Working from the metrics that have passed the tests, narrow the scope to what the organization is actually trying to answer. Don’t attempt to map causal relationships across the entire product ecosystem. Focus on the three to five services that matter most to the business. If it’s not obvious which ones those are, then product and engineering leadership must ask together: Which services have triggered a code red in the past, which ones directly generate revenue, and which ones would have leadership asking questions within an hour of going down? Once there’s a short list, you can bring it to the P&L owner for alignment.
Mechanics for engineering teams
The following practices have proven valuable to engineering teams. P&L owners may find it useful to understand what they’re funding, but the suggestions here are for the people doing the work.
What are some good mechanics to use for embarking on this process? It depends on where your engineering team is at, in terms of maturity.
If the engineering team doesn’t have production on-call handoffs, now is a great time to set them up:
Schedule a weekly team sync where the outgoing engineer hands off context about what happened in production to the incoming engineer.
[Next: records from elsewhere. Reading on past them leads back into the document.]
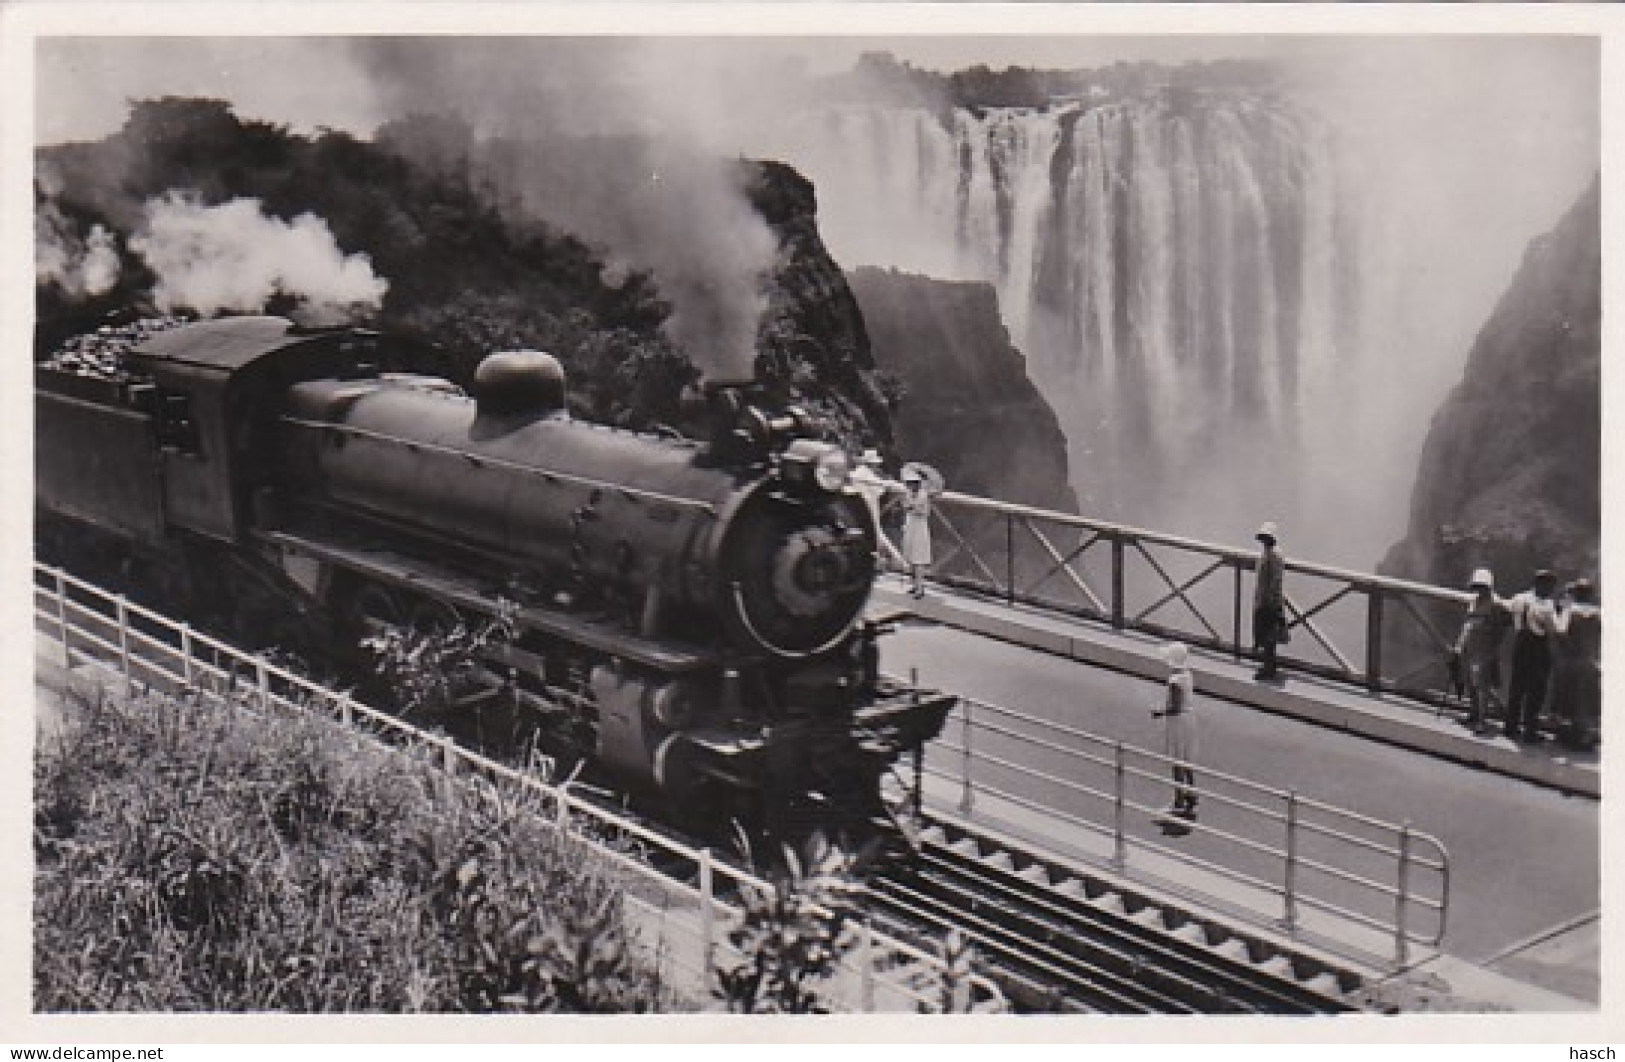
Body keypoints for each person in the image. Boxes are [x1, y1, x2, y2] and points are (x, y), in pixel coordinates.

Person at [1504, 569, 1560, 742]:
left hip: (1520, 644)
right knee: (1536, 692)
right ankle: (1530, 731)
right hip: (1538, 648)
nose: (1552, 589)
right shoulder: (1547, 605)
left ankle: (1510, 726)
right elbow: (1554, 630)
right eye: (1551, 585)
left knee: (1516, 687)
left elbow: (1506, 610)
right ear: (1545, 585)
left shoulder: (1519, 598)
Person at [1454, 568, 1509, 736]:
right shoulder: (1474, 601)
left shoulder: (1496, 604)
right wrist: (1459, 645)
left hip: (1485, 649)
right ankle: (1473, 714)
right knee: (1470, 682)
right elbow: (1467, 624)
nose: (1479, 589)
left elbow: (1502, 629)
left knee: (1482, 687)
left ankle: (1482, 721)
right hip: (1469, 647)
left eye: (1482, 586)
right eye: (1477, 586)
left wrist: (1494, 650)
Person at [1551, 578, 1601, 751]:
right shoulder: (1599, 613)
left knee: (1568, 697)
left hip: (1571, 661)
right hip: (1590, 661)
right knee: (1587, 698)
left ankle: (1570, 735)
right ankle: (1586, 736)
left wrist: (1570, 647)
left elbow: (1560, 631)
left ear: (1577, 593)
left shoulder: (1569, 611)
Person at [1151, 641, 1199, 820]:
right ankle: (1192, 793)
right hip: (1189, 718)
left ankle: (1178, 800)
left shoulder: (1174, 681)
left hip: (1178, 722)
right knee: (1187, 758)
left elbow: (1174, 706)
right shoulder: (1187, 675)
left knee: (1177, 761)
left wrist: (1158, 711)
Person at [850, 448, 906, 570]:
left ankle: (888, 560)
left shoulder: (860, 473)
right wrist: (899, 487)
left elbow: (882, 485)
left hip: (862, 506)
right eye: (875, 464)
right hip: (867, 506)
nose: (876, 467)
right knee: (875, 532)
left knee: (874, 533)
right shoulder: (864, 474)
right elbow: (884, 485)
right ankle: (899, 562)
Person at [1252, 522, 1286, 681]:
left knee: (1269, 636)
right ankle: (1267, 665)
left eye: (1266, 537)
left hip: (1270, 601)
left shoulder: (1275, 555)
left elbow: (1276, 579)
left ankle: (1269, 668)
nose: (1264, 540)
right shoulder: (1265, 553)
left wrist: (1271, 601)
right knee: (1264, 635)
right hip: (1262, 598)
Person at [900, 470, 933, 598]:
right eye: (909, 483)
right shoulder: (908, 493)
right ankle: (914, 585)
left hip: (919, 526)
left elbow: (923, 511)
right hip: (910, 524)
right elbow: (906, 506)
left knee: (919, 557)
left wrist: (912, 506)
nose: (911, 485)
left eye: (913, 483)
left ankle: (920, 588)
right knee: (911, 557)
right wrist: (908, 505)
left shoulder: (923, 495)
Use this forum to identify and discuss emerging trends and, importantly, make decisions about what to do and who will do it. For example, what do you do with an inactionable alert?
Discuss, investigate, and assign an owner to address issues before fatigue sets in and people on rotation start ignoring signals (like ignoring alerts in the example above).
If the engineering team is already doing handoffs:
Establish a cadence of internal metrics reviews.
Devote the first 10 minutes of the handoff meeting to reviewing the metrics that the team currently tracks: Are they behaving as expected, are any missing, and does each one still belong in the review?
Once you’ve got a good internal metrics review cadence going, start a forum with peer teams where each one presents the metrics they track for their services and how they interpret them. This is where you pressure test whether what you’re projecting outside the team holds up, practice explaining your metrics to people who don’t share your context, and discover causal relationships that cross team boundaries.
These practices will surface gaps, and that’s what makes them so valuable. Metrics that can’t be explained, alerts that aren’t actionable, and causal relationships that haven’t been mapped, are all important information. Often the gaps accumulate into an operational backlog which sits alongside the feature roadmap, and in most organizations the feature roadmap draws the resources first. The way forward is to treat the gaps as part of the feature work itself. If a feature moves a metric, explaining why is part of shipping that feature, not a separate item for a separate backlog.
A final word
Developing metrics as an effective tool for decision making is a process that begins with collecting the right data, and grows in importance and impact as that data reaches more people. It’s important that this develops alongside a capacity to reason about what the numbers really mean. An organization where understanding flows upward alongside the numbers will always be in a stronger position to make strong, data-driven decisions.